The stretch from the line with "VIII Data Analysis and Interpretation" through the line with "which was not detected in the original tumor" in the records below: write it out exactly, and nothing else.

Start of Block

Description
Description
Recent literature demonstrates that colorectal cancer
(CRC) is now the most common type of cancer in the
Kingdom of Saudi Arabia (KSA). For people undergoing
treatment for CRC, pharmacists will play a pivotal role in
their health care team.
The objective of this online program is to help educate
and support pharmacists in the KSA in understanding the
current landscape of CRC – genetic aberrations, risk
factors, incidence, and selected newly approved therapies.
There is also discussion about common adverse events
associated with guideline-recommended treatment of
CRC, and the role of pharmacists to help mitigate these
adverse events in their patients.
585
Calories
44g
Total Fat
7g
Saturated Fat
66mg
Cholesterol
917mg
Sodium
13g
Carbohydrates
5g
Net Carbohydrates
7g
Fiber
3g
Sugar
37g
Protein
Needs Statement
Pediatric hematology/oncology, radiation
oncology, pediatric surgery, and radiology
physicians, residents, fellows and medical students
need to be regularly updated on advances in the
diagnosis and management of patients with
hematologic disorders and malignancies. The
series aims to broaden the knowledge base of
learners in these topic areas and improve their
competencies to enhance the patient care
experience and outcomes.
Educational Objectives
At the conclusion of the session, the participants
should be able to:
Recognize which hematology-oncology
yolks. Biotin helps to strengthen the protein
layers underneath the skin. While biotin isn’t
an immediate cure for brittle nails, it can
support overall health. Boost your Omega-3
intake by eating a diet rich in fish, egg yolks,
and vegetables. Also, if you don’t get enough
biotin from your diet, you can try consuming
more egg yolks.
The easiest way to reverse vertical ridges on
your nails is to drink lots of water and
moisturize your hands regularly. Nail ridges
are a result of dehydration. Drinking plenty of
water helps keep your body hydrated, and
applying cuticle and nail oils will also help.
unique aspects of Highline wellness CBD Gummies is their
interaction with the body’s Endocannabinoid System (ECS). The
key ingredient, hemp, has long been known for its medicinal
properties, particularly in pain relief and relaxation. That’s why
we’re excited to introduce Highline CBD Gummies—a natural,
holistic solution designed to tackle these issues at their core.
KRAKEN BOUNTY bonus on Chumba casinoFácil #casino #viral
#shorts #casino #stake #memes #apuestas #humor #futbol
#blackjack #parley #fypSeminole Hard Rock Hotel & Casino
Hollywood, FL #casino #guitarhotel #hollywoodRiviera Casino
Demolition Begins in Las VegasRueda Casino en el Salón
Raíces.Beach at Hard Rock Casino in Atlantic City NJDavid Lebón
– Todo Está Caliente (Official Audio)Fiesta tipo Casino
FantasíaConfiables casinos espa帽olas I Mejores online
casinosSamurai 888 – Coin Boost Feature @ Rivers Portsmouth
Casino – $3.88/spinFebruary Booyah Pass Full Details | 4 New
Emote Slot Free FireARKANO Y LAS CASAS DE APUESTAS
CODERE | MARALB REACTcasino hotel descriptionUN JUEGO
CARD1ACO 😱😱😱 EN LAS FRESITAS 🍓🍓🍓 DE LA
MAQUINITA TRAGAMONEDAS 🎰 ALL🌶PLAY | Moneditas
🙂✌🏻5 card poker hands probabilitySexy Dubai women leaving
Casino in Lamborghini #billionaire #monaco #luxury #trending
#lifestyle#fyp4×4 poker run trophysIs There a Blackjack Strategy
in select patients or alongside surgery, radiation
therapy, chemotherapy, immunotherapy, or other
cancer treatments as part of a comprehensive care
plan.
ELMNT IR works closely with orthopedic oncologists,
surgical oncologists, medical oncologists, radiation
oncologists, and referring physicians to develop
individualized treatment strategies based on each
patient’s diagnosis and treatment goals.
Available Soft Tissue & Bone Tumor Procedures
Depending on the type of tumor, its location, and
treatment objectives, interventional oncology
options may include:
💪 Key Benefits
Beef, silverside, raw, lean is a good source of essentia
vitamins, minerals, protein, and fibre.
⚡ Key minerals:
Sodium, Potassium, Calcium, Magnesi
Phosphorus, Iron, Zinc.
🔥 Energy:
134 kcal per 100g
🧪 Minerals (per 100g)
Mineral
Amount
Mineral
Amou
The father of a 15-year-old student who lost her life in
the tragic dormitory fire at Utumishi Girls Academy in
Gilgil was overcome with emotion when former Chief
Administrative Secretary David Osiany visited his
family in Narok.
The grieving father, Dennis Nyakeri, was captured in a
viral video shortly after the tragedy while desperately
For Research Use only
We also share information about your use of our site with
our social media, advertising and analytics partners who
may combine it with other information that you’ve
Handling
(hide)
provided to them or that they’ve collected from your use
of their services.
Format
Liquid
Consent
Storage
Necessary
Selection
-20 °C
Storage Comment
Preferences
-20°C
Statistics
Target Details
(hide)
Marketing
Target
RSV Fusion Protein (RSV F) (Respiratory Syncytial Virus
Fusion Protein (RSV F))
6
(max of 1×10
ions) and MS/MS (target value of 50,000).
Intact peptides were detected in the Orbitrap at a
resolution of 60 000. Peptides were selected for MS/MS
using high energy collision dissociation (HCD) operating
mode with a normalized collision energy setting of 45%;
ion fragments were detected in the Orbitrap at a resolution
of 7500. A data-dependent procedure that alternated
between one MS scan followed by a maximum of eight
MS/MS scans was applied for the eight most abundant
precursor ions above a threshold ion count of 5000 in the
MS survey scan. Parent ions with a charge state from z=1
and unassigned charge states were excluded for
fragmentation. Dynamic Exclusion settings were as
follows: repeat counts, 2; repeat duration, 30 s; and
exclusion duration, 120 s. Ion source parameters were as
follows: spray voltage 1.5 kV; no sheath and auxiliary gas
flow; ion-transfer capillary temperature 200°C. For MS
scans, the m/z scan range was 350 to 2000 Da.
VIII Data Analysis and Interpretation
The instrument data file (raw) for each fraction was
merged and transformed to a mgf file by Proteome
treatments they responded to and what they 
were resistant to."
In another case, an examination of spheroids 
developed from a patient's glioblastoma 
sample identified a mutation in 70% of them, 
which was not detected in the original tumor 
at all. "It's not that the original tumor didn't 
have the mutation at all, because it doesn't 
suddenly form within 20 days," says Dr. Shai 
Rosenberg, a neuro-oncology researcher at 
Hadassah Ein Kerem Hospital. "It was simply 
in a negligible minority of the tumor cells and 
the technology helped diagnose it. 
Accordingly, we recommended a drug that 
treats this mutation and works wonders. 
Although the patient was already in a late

End of Block

THE COMPLETED TASK:
VIII Data Analysis and Interpretation
The instrument data file (raw) for each fraction was
merged and transformed to a mgf file by Proteome
treatments they responded to and what they 
were resistant to."
In another case, an examination of spheroids 
developed from a patient's glioblastoma 
sample identified a mutation in 70% of them, 
which was not detected in the original tumor 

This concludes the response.